_Page text_
—————

# Help me Decide



## whitelite (Feb 3, 2009)

I've got an 07 Arctic Cat 700 Diesel and I want to put a snow plow on it. Probably 60" with winch lift. (got a 3000 WARN winch already)

Looking at WARN and EAGLE. Which one?--- or is there another that you like?

Thanks


----------



## ScubaSteve728 (Jan 17, 2012)

warn is good 
i have a quad boss plow and i love it no problems with it ever during new England winters since 08


----------



## sublime68charge (Dec 28, 2007)

Moose Plows they are good as well.

Have run Cycle country in the past.

for smaller quads they are fine.

with the Warn some have had problems with there power Pivot system but I think that has been fixed.

how much of an area are you plowing and how many times a year and how much snow on avg are you gonna have to to move?


----------



## whitelite (Feb 3, 2009)

sublime68charge;1754352 said:


> Moose Plows they are good as well.
> 
> Have run Cycle country in the past.
> 
> ...


Thanks!
I won't use it much, just for smaller areas. Mainly plow with my jeep--I like heated cabs. Just wanted the option of having one. I'm leaning towards the Eagle. Heavy duty metal, heavy plow and made in USA.

—————

_Prompt A_
In the forum thread, which two plow brands is whitelite considering?
The forum thread and these rows come from separate, unrelated sources.

[Collected data]
—————

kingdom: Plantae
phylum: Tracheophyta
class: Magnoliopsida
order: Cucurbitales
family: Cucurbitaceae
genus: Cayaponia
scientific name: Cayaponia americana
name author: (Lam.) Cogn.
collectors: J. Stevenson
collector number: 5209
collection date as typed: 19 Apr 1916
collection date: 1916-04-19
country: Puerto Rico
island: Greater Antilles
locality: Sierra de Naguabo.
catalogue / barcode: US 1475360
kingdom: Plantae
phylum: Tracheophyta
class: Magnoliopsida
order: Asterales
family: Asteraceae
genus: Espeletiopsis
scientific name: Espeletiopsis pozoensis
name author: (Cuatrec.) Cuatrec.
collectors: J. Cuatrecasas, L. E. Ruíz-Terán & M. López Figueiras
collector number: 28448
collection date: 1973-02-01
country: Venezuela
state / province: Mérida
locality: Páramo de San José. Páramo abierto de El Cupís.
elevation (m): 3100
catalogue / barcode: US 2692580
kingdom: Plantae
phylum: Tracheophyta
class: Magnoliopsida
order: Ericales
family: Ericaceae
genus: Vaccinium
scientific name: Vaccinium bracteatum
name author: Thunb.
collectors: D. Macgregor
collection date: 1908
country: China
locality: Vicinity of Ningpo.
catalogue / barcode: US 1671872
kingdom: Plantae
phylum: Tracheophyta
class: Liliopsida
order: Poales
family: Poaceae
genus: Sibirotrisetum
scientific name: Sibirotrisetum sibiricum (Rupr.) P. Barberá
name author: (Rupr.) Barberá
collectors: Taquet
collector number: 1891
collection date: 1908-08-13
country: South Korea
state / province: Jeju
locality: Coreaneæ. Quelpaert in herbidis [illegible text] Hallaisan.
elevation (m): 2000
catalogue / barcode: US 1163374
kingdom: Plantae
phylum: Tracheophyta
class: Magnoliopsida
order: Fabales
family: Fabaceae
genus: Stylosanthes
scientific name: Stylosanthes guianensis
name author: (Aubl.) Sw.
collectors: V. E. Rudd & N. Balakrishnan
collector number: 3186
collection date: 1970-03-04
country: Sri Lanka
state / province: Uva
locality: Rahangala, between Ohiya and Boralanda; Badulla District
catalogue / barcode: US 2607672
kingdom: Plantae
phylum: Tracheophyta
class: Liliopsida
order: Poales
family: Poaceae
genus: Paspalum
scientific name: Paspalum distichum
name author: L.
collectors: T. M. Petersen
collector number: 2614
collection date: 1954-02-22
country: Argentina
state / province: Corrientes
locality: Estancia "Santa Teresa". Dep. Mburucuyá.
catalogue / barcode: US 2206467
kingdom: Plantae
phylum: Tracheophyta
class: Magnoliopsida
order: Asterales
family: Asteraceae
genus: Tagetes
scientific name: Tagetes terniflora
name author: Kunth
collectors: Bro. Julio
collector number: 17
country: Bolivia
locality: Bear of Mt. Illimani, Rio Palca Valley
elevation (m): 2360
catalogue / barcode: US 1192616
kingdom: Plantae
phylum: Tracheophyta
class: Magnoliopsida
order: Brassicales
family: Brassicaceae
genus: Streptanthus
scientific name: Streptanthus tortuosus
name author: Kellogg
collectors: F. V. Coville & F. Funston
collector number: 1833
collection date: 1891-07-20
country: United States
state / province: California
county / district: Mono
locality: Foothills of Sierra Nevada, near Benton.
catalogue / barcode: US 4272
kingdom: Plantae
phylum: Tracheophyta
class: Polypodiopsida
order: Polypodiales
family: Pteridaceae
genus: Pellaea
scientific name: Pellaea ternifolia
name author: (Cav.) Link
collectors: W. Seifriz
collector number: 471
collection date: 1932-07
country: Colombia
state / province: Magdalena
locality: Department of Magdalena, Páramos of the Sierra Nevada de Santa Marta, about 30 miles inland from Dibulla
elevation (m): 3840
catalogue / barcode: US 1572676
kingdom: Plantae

—————

_Prompt B_
Please swap "locality" for "place" in the rows, starting at the line containing "collector number: 3186" and ending with the last of the rows, and change nothing else. Give back only those lines.

_Exercise result A_
WARN and EAGLE.

_Exercise result B_
collector number: 3186
collection date: 1970-03-04
country: Sri Lanka
state / province: Uva
place: Rahangala, between Ohiya and Boralanda; Badulla District
catalogue / barcode: US 2607672
kingdom: Plantae
phylum: Tracheophyta
class: Liliopsida
order: Poales
family: Poaceae
genus: Paspalum
scientific name: Paspalum distichum
name author: L.
collectors: T. M. Petersen
collector number: 2614
collection date: 1954-02-22
country: Argentina
state / province: Corrientes
place: Estancia "Santa Teresa". Dep. Mburucuyá.
catalogue / barcode: US 2206467
kingdom: Plantae
phylum: Tracheophyta
class: Magnoliopsida
order: Asterales
family: Asteraceae
genus: Tagetes
scientific name: Tagetes terniflora
name author: Kunth
collectors: Bro. Julio
collector number: 17
country: Bolivia
place: Bear of Mt. Illimani, Rio Palca Valley
elevation (m): 2360
catalogue / barcode: US 1192616
kingdom: Plantae
phylum: Tracheophyta
class: Magnoliopsida
order: Brassicales
family: Brassicaceae
genus: Streptanthus
scientific name: Streptanthus tortuosus
name author: Kellogg
collectors: F. V. Coville & F. Funston
collector number: 1833
collection date: 1891-07-20
country: United States
state / province: California
county / district: Mono
place: Foothills of Sierra Nevada, near Benton.
catalogue / barcode: US 4272
kingdom: Plantae
phylum: Tracheophyta
class: Polypodiopsida
order: Polypodiales
family: Pteridaceae
genus: Pellaea
scientific name: Pellaea ternifolia
name author: (Cav.) Link
collectors: W. Seifriz
collector number: 471
collection date: 1932-07
country: Colombia
state / province: Magdalena
place: Department of Magdalena, Páramos of the Sierra Nevada de Santa Marta, about 30 miles inland from Dibulla
elevation (m): 3840
catalogue / barcode: US 1572676
kingdom: Plantae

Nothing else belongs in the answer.